To download the report, visit https://www.elisity.com/blog/himss-medical-device-security-healthcare-microsegmentation.

Methodology

Research was conducted online amongst Executives and IT/Technology, Cybersecurity/Information Security, Clinical Technology/Biomedical/IoMT, Health Information Management/Informatics/Data & Analytics, and Operations/Strategy/Innovation leaders (managers and above) in healthcare in the United States. Respondents were screened for working in organizations with 300 or more hospital beds and annual revenues exceeding $500 million. Additionally, respondents were screened for having a role in their organizations’ strategy and investments related to data infrastructure and network security.
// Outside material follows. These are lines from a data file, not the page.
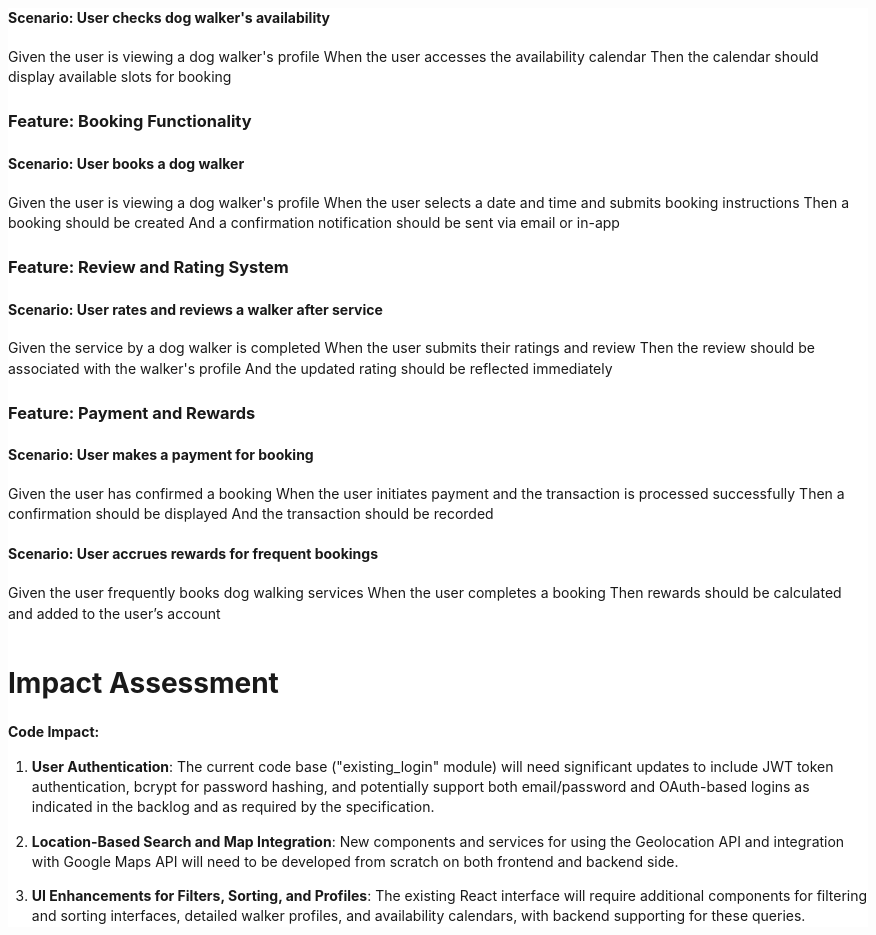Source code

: #### Scenario: User checks dog walker's availability
Given the user is viewing a dog walker's profile
When the user accesses the availability calendar
Then the calendar should display available slots for booking

### Feature: Booking Functionality

#### Scenario: User books a dog walker
Given the user is viewing a dog walker's profile
When the user selects a date and time and submits booking instructions
Then a booking should be created
And a confirmation notification should be sent via email or in-app

### Feature: Review and Rating System

#### Scenario: User rates and reviews a walker after service
Given the service by a dog walker is completed
When the user submits their ratings and review
Then the review should be associated with the walker's profile
And the updated rating should be reflected immediately

### Feature: Payment and Rewards

#### Scenario: User makes a payment for booking
Given the user has confirmed a booking
When the user initiates payment and the transaction is processed successfully
Then a confirmation should be displayed
And the transaction should be recorded

#### Scenario: User accrues rewards for frequent bookings
Given the user frequently books dog walking services
When the user completes a booking
Then rewards should be calculated and added to the user’s account

# Impact Assessment
**Code Impact:**
1. **User Authentication**: The current code base ("existing_login" module) will need significant updates to include JWT token authentication, bcrypt for password hashing, and potentially support both email/password and OAuth-based logins as indicated in the backlog and as required by the specification.

2. **Location-Based Search and Map Integration**: New components and services for using the Geolocation API and integration with Google Maps API will need to be developed from scratch on both frontend and backend side.

3. **UI Enhancements for Filters, Sorting, and Profiles**: The existing React interface will require additional components for filtering and sorting interfaces, detailed walker profiles, and availability calendars, with backend supporting for these queries.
A total of 50 qualified respondents participated in this research. This was a blind data collection effort; Elisity was not identified as a sponsor of the research.

About Elisity

Elisity is a leap forward in network segmentation architecture and is leading the enterprise effort to achieve Zero Trust maturity, proactively prevent security risks, and reduce network complexity. Designed to be implemented in weeks, without downtime, upon implementation, the platform rapidly discovers every user, workload, and device on an enterprise network and correlates comprehensive insights into the Elisity IdentityGraph™. This empowers teams with the context needed to automate classification and apply dynamic security policies to any device wherever and whenever it appears on the network. These granular, identity-based microsegmentation security policies are managed in the cloud and enforced using your existing network switching infrastructure in real-time, even on ephemeral IT/IoT/OT devices. Founded in 2019, Elisity has a global employee footprint and a growing number of customers in the Fortune 500.